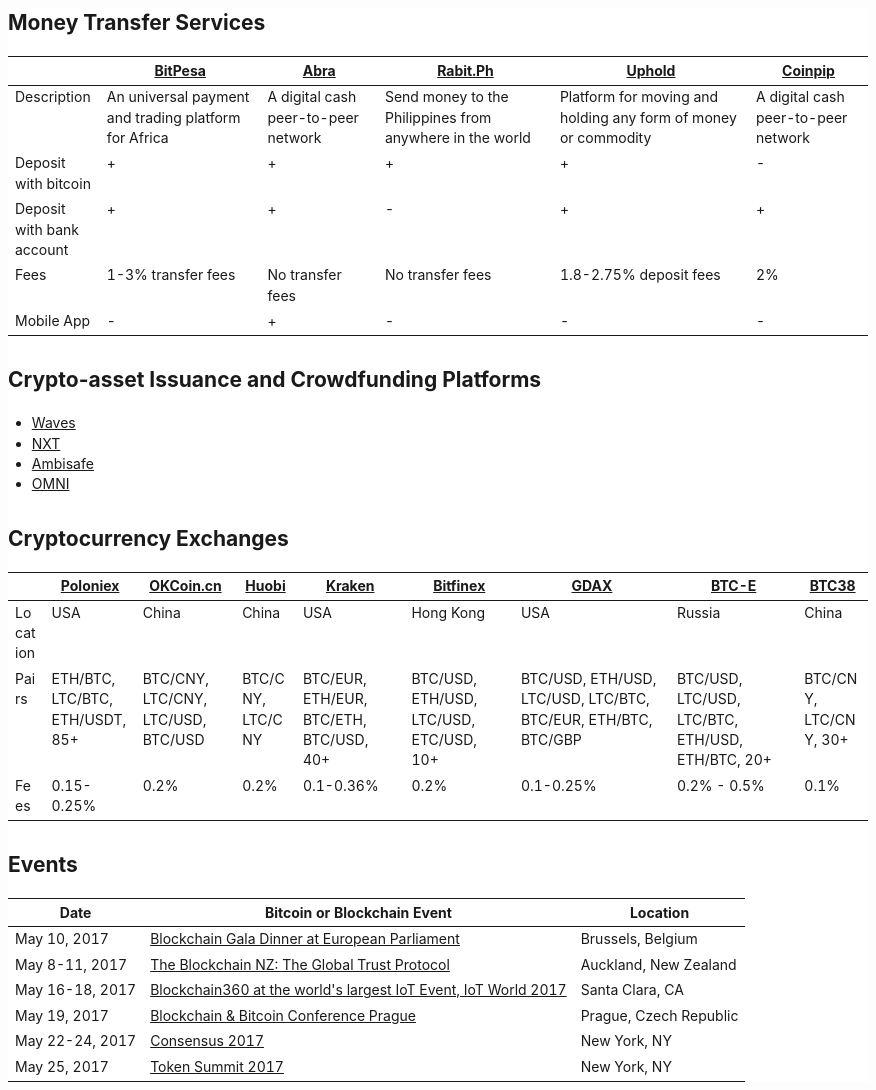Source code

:## Money Transfer Services
|                           | [BitPesa](https://bitpesa.co)                        | [Abra](https://www.goabra.com/)     | [Rabit.Ph](https://Rabit.Ph)                             | [Uphold](https://uphold.com/)                                  | [Coinpip](https://www.coinpip.com/) |
|---------------------------|------------------------------------------------------|-------------------------------------|----------------------------------------------------------|----------------------------------------------------------------|-------------------------------------|
| Description               | An universal payment and trading platform for Africa | A digital cash peer-to-peer network | Send money to the Philippines from anywhere in the world | Platform for moving​ and holding any form of money or commodity | A digital cash peer-to-peer network |
| Deposit with bitcoin      | +                                                    | +                                   | +                                                        | +                                                              | -                                   |
| Deposit with bank account | +                                                    | +                                   | -                                                        | +                                                              | +                                   |
| Fees                      | 1-3% transfer fees                                   | No transfer fees                    | No transfer fees                                         | 1.8-2.75% deposit fees                                         | 2%                                  |
| Mobile App                | -                                                    | +                                   | -                                                        | -                                                              | -                                   |
## Crypto-asset Issuance and Crowdfunding Platforms
* [Waves](https://wavesplatform.com/)
* [NXT](https://nxt.org/)
* [Ambisafe](https://www.ambisafe.co/)
* [OMNI](http://www.omnilayer.org/)


## Cryptocurrency Exchanges
|          | [Poloniex](https://poloniex.com) | [OKCoin.cn](https://OKCoin.cn)     | [Huobi](https://www.huobi.com) | [Kraken](https://www.kraken.com)        | [Bitfinex](https://www.bitfinex.com)    | [GDAX](https://www.gdax.com/)                                 | [BTC-E](https://btc-e.com/)                      | [BTC38](http://www.btc38.com/) |
|----------|----------------------------------|------------------------------------|--------------------------------|-----------------------------------------|-----------------------------------------|---------------------------------------------------------------|--------------------------------------------------|--------------------------------|
| Location | USA                              | China                              | China                          | USA                                     | Hong Kong                               | USA                                                           | Russia                                           | China                          |
| Pairs    | ETH/BTC, LTC/BTC, ETH/USDT, 85+  | BTC/CNY, LTC/CNY, LTC/USD, BTC/USD | BTC/CNY, LTC/CNY               | BTC/EUR, ETH/EUR, BTC/ETH, BTC/USD, 40+ | BTC/USD, ETH/USD, LTC/USD, ETC/USD, 10+ | BTC/USD, ETH/USD, LTC/USD, LTC/BTC, BTC/EUR, ETH/BTC, BTC/GBP | BTC/USD, LTC/USD, LTC/BTC, ETH/USD, ETH/BTC, 20+ | BTC/CNY, LTC/CNY, 30+          |
| Fees     | 0.15-0.25%                       | 0.2%                               | 0.2%                           | 0.1-0.36%                               | 0.2%                                    | 0.1-0.25%                                                     | 0.2% - 0.5%                                      | 0.1%                           |
## Events
| Date                | Bitcoin or Blockchain Event                                                                                                                                                      | Location                 |
|---------------------|----------------------------------------------------------------------------------------------------------------------------------------------------------------------------------|--------------------------|
| May 10, 2017        | [Blockchain Gala Dinner at European Parliament](http://future.keynote.ae/)                                                                                                       | Brussels, Belgium        |
| May 8-11, 2017      | [The Blockchain NZ: The Global Trust Protocol](http://www.theblockchain.nz/)                                                                                                     | Auckland, New Zealand    |
| May 16-18, 2017     | [Blockchain360 at the world's largest IoT Event, IoT World 2017](https://tmt.knect365.com/iot-world/)                                                                            | Santa Clara, CA          |
| May 19, 2017        | [Blockchain & Bitcoin Conference Prague](https://bitcoinconf.eu/en)                                                                                                              | Prague, Czech Republic   |
| May 22-24, 2017     | [Consensus 2017](http://www.coindesk.com/events/consensus-2017/)                                                                                                                 | New York, NY             |
| May 25, 2017        | [Token Summit 2017](http://tokensummit.com/)                                                                                                                                     | New York, NY             |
○ ○ ○ ○
Your task: Your answer should be the lines of the listing above between the line holding "commodity | A digital cash peer-to-peer network |" and the line holding "Deposit with bank", inclusive, restated word for word and alone.

Exercise result:
| Description               | An universal payment and trading platform for Africa | A digital cash peer-to-peer network | Send money to the Philippines from anywhere in the world | Platform for moving​ and holding any form of money or commodity | A digital cash peer-to-peer network |
| Deposit with bitcoin      | +                                                    | +                                   | +                                                        | +                                                              | -                                   |
| Deposit with bank account | +                                                    | +                                   | -                                                        | +                                                              | +                                   |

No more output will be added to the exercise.